---- Information provided
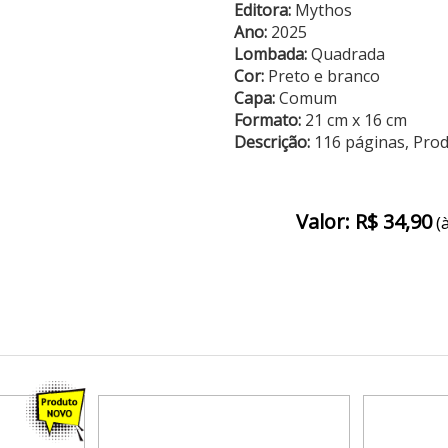
Editora:
Mythos
Ano:
2025
Lombada:
Quadrada
Cor:
Preto e branco
Capa:
Comum
Formato:
21 cm x 16 cm
Descrição:
116 páginas, Pro
Valor: R$ 34,90
(à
--------
Write the entries above out again exactly, but not the pictures.

Editora:
Mythos
Ano:
2025
Lombada:
Quadrada
Cor:
Preto e branco
Capa:
Comum
Formato:
21 cm x 16 cm
Descrição:
116 páginas, Pro
Valor: R$ 34,90
(à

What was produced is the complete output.